The Newland scandal in 1880 exposed many of these abuses. The head of the Brussels vice police was forced to resign after it emerged that he was a regular client of a brothel himself. The Brussels mayor was similarly ousted after the press discovered that he had sold his parents’ tavern to a brothel keeper.

And yet again, for all the white slavery scandals, the reality of the sex trade was more complex. Forced prostitution and trafficking were real issues, but women were not always naïve about what they were getting into. Some of those described as “trafficked” had worked in the sex industry before. For poorer women, sex work could be an attractive option. It could offer an escape from the demanding work as a servant, an opportunity to earn much more money, or a chance to have an adventure abroad.

This partly explains why so many cases of white slavery were uncovered: it was a clever escape strategy for the women. By playing into the stereotypes about innocent young women, sex workers who got into trouble could find a way out. If they insisted that they had been deceived, they were much more likely to receive support.

Of course, 19th-century sex workers did not always know what they were getting into: the risks, the hardships, the abusive men. But to portray them only as naïve victims would do them an injustice.

Sex work is work

Let us fast-forward one last time. The scandals surrounding the regulatory system eventually led to its abolition in 1948. Henceforth, local governments and police forces were not to interfere with the sex trade, except to punish “scandalous” behaviour. Sex work itself was not made illegal, but facilitating, advertising or encouraging commercial sex was.

After 1948, Belgian sex work largely stayed off the international radar – until the remarkable legal reforms of the 2020s. This legislation was built on urban renewal initiatives launched by local governments to clean up city centres by reducing the visibility of commercial sex. They introduced new regulatory initiatives to prevent “nuisances” in gentrifying neighbourhoods.

Antwerp’s 1852 prostitution regulation

At the same time, following international examples, Belgian sex workers began to organise and demand rights. Sex work, they insisted, is work – and requires labour rights, not compassion or stigmatisation. Their most prominent organisation, UTSOPI, was founded in 2015. It quickly became a point of contact for social workers and public authorities.

In light of these developments, the existing legislation that abolished the regulation of sex work needed to change. However, Belgian legislators remained passive amid institutional fragmentation and ideological divisions. It took the acute problem of the lack of support for sex workers during the Covid-19 lockdowns to bring about change.

In 2022, the government decriminalised sex work, ending the ban on providing services such as renting out rooms or accounting for sex workers. This was followed in 2024 with a labour law specifically for sex workers. The protections afforded to sex workers were agreed upon after consultation with sex worker organisations. These innovations, including parental leave and the right to refuse any client, were among the most comprehensive in the world.

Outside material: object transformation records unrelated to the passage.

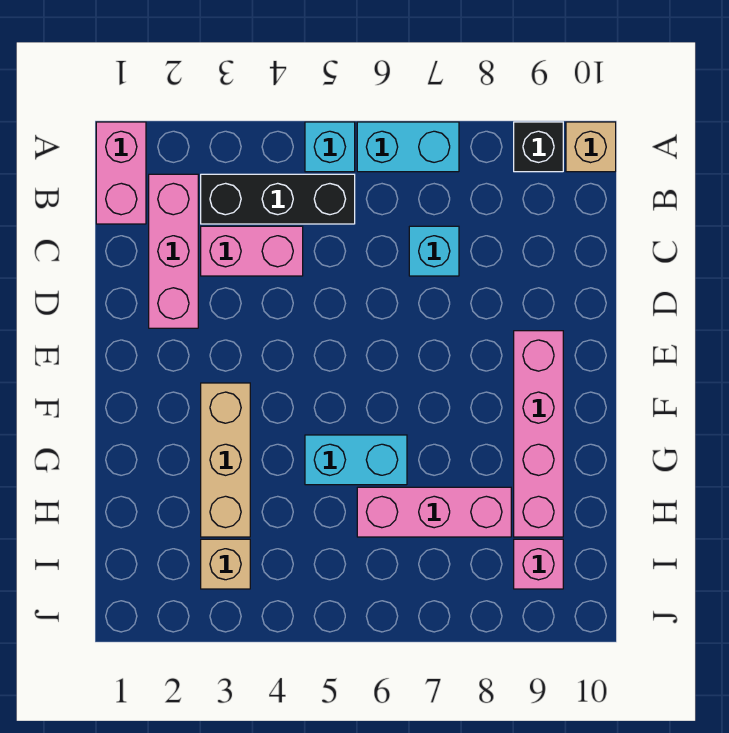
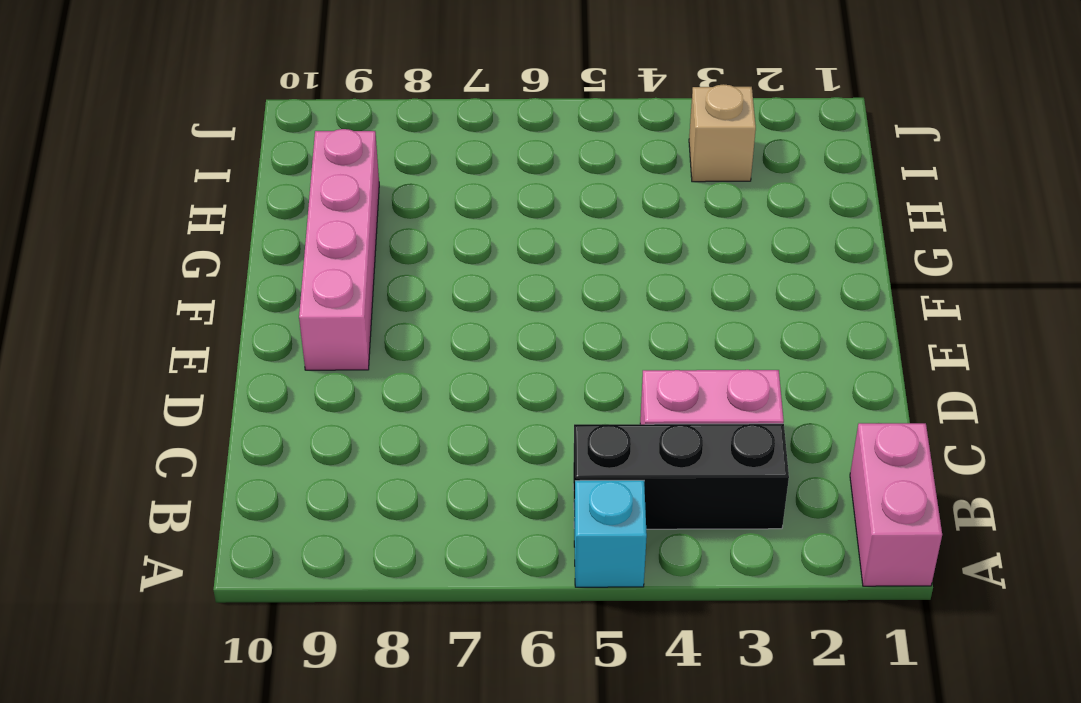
none -> cyan 1x2 brick [357,122,459,172]
none -> black 1x1 brick [514,122,563,172]
none -> tan 1x1 brick [566,122,616,172]

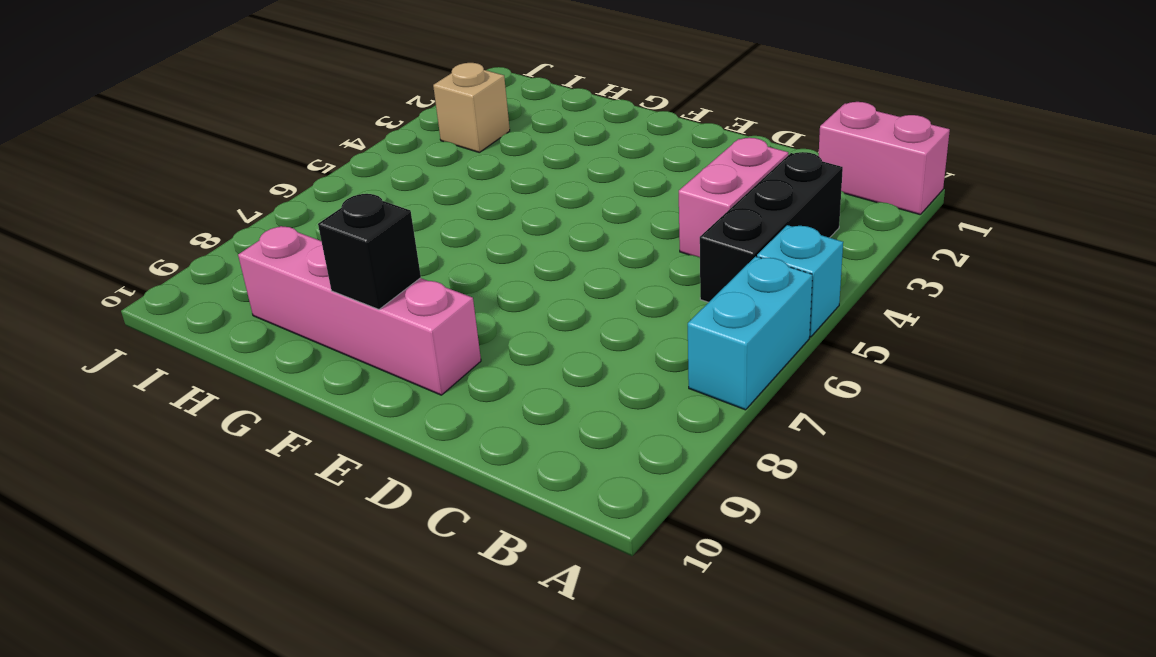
black 1x1 brick [318,194,421,309] -> black 1x1 brick moved to [514,122,563,172]
none -> tan 1x1 brick [566,122,616,172]
none -> pink 1x3 brick [149,174,198,328]
none -> cyan 1x1 brick [409,226,459,276]

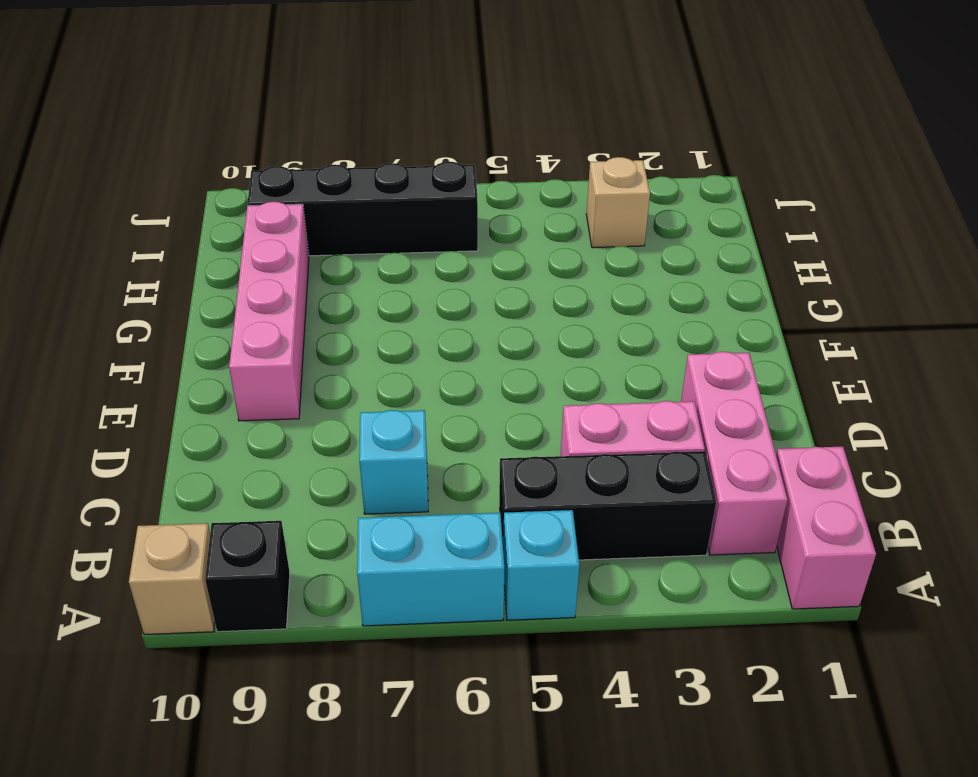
black 1x4 brick [248,162,478,256] -> pink 1x1 brick [514,539,563,589]
none -> tan 1x3 brick [201,383,250,537]
none -> cyan 1x2 brick [305,435,407,485]
none -> pink 1x3 brick [357,487,511,537]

And yet, as the history of sex work shows, international perception and reality are rarely neatly aligned. Whether the new laws will improve the lives of sex workers remains to be seen. The new legislation alone does not end the stigmatisation of commercial sex.

One thing is clear: sex workers are not just titillating “frows” or naïve “white slaves”. For 700 years, they have navigated ambiguous attitudes towards sex work – and they continue to do so.